== Information given
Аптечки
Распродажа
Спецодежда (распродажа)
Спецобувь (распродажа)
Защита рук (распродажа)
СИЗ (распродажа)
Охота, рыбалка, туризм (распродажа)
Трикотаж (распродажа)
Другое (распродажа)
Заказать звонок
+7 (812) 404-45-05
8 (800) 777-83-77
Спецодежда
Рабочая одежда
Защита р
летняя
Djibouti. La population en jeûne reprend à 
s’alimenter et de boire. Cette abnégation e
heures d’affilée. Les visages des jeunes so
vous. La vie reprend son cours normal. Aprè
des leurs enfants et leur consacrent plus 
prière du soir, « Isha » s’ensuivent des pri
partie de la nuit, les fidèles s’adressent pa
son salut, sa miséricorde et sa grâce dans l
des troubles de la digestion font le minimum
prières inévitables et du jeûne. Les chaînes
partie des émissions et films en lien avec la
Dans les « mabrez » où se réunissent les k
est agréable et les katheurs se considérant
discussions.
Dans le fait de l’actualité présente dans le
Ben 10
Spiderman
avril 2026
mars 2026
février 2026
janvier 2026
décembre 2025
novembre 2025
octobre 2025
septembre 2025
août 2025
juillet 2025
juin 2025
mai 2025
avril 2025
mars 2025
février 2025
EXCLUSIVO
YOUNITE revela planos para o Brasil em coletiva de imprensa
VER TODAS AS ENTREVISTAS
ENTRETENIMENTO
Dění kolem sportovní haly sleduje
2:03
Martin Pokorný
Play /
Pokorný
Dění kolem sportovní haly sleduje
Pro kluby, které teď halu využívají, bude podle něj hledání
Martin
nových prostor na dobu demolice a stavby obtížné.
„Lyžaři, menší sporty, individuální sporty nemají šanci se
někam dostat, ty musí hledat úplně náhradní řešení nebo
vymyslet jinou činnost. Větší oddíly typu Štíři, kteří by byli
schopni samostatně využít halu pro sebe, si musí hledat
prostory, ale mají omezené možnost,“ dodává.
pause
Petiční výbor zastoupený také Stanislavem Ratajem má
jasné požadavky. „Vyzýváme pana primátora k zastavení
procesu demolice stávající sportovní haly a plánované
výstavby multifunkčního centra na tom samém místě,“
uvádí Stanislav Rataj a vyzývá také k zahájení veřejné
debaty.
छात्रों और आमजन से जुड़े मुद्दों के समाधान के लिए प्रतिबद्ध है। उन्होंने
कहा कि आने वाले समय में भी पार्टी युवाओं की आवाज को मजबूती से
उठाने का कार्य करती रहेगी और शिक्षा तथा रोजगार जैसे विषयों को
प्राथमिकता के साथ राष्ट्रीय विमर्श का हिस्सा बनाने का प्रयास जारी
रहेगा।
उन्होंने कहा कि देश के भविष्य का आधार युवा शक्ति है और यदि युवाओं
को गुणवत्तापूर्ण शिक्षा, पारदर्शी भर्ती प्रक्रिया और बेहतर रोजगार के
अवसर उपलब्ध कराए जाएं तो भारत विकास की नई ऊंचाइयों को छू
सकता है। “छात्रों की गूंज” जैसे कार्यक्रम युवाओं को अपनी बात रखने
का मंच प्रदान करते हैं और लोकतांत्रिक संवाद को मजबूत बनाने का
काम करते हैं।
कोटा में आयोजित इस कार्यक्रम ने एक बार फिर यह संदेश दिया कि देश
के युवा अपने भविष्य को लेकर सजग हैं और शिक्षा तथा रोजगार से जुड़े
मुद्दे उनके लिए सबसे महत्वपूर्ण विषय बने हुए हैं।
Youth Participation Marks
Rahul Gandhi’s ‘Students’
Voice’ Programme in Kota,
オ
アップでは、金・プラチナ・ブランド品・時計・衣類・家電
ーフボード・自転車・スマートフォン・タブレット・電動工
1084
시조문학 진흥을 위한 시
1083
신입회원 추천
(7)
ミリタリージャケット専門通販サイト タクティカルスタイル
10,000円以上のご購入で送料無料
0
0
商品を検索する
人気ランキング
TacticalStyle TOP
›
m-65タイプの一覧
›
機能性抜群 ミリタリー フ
====
Directions:
Copy out every line of the data where the word "také" occurs.

Exercise output:
Petiční výbor zastoupený také Stanislavem Ratajem má
uvádí Stanislav Rataj a vyzývá také k zahájení veřejné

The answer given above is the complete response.